→ **EXCERPT TO READ**

* * * * *

Another Monday at the Women’s Center
The first Women’s Center in Los Angeles was a small house with 3 rooms and a living-room, no kitchen. You could not see it well from the street because it was hidden behind a huge ice machine.
When I first came to staff there on Mondays (Moon Day), I thought I would just learn on the job, which is how everybody had started. Life was a regular teacher for me now.
I walked in, all fresh and filled with optimism. There, I found awoman sitting on the couch. She was looking sternly at the worn beige rug. I respected that, I thought the woman was lost in her thoughts. The phones were both ringing. I picked up one, and put the other on hold. “Hello this is the Women’s Center… may I help you?” The phone exploded with the noises of children on the other end. I had to plug up my other ear to hear the woman speak.
“I wanted to know if you can help me. I am being evicted from my home, and I have five children here. I am on welfare, and our plumbing just busted. The whole house is flooded right now, and I can’t get a man to come out to fix it. If it doesn’t get fixed we'll all be evicted. Please help me.”
Nobody had briefed me that if you're a staffer you'd better have a referral list of plumbers handy. I didn’t want to discourage her, but I was new, and clueless. I decided to try.
“Give me your phone number lady, I can’t promise anything, but I’ll ask around and call you right back.”
She hung up relieved. My first practical feminist action was now to find her a plumber. I called Community Services. They recommended two names. I called both; one was home.
“No, I cannot come out, and I would charge a lot of money anyway, if the situation is as bad as it sounds,” he snapped.
“But she is on welfare,” I argued. “She has five children with her.”

* * * * *

(Photographed scenes with lens settings)

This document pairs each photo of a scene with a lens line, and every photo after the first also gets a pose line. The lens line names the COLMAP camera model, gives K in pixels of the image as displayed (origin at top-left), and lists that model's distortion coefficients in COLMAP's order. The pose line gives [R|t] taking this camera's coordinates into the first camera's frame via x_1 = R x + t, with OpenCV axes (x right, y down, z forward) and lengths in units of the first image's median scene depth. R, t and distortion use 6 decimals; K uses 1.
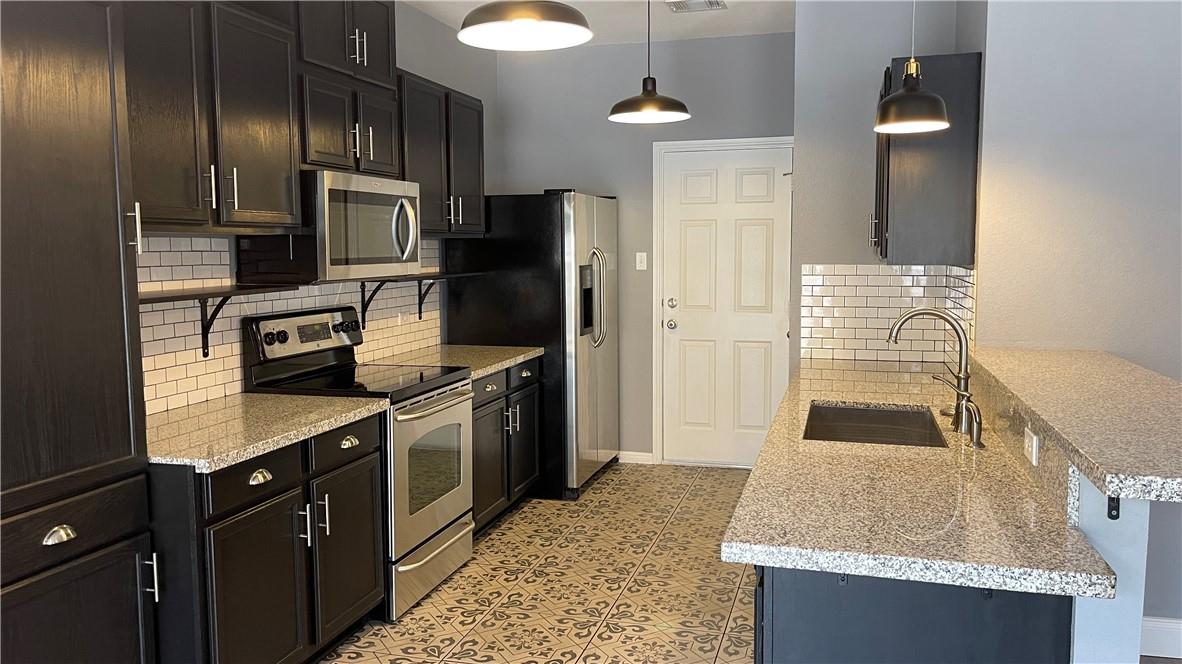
lens RADIAL K [[905.1, 0, 591.5], [0, 905.1, 330.0], [0, 0, 1]] dist [0.053680, -0.057658]
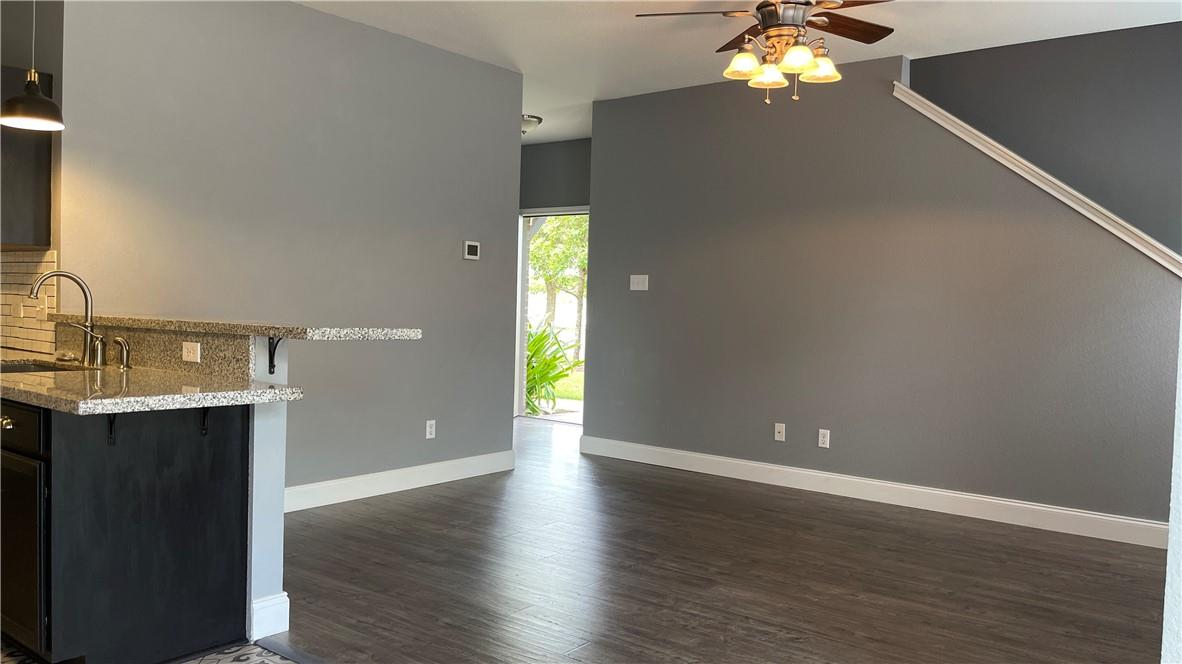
lens RADIAL K [[905.1, 0, 609.6], [0, 905.1, 337.5], [0, 0, 1]] dist [0.053680, -0.057658]
pose [[0.371218, -0.016753, 0.928395, -0.415181], [0.057187, 0.998352, -0.004851, 0.093225], [-0.926783, 0.054893, 0.371564, -0.130604]]
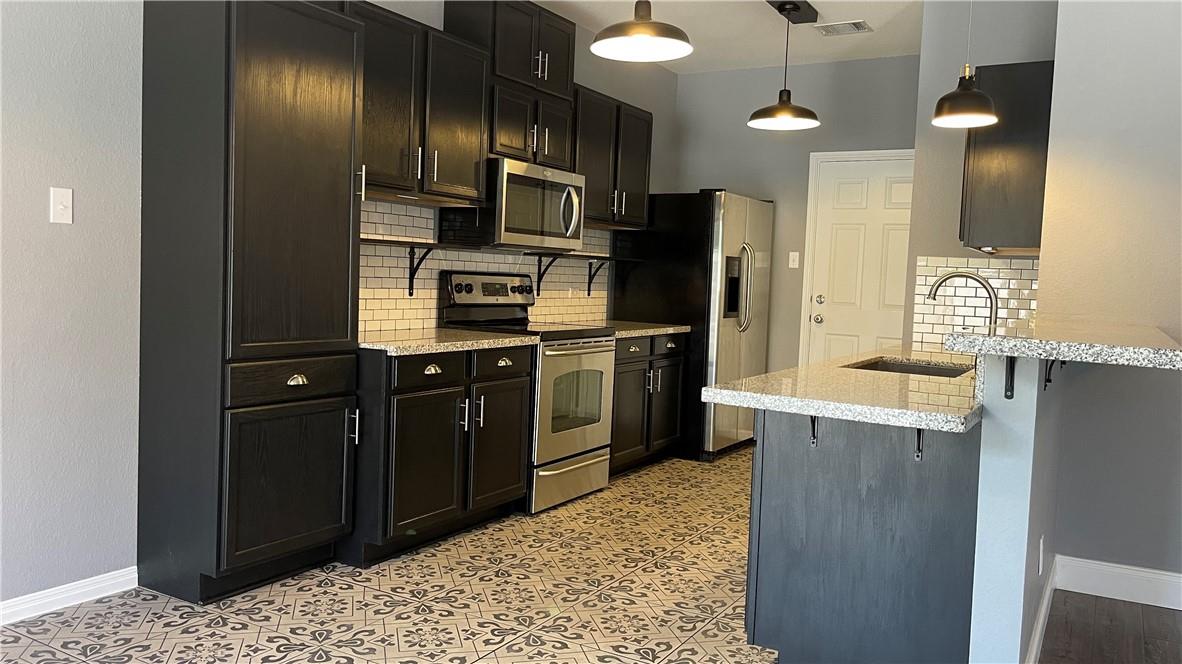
lens RADIAL K [[905.1, 0, 593.4], [0, 905.1, 335.6], [0, 0, 1]] dist [0.053680, -0.057658]
pose [[0.967523, 0.061854, -0.245100, 0.158237], [-0.069674, 0.997296, -0.023355, 0.096349], [0.242992, 0.039674, 0.969217, -0.210625]]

* * * * *

→ **YOUR OBJECTIVE**
Please reproduce everything in the Women's Center story from "Nobody had briefed" down to "one was home.". The listing comes from a separate source.

→ **SOLVED EXERCISE**
Nobody had briefed me that if you're a staffer you'd better have a referral list of plumbers handy. I didn’t want to discourage her, but I was new, and clueless. I decided to try.
“Give me your phone number lady, I can’t promise anything, but I’ll ask around and call you right back.”
She hung up relieved. My first practical feminist action was now to find her a plumber. I called Community Services. They recommended two names. I called both; one was home.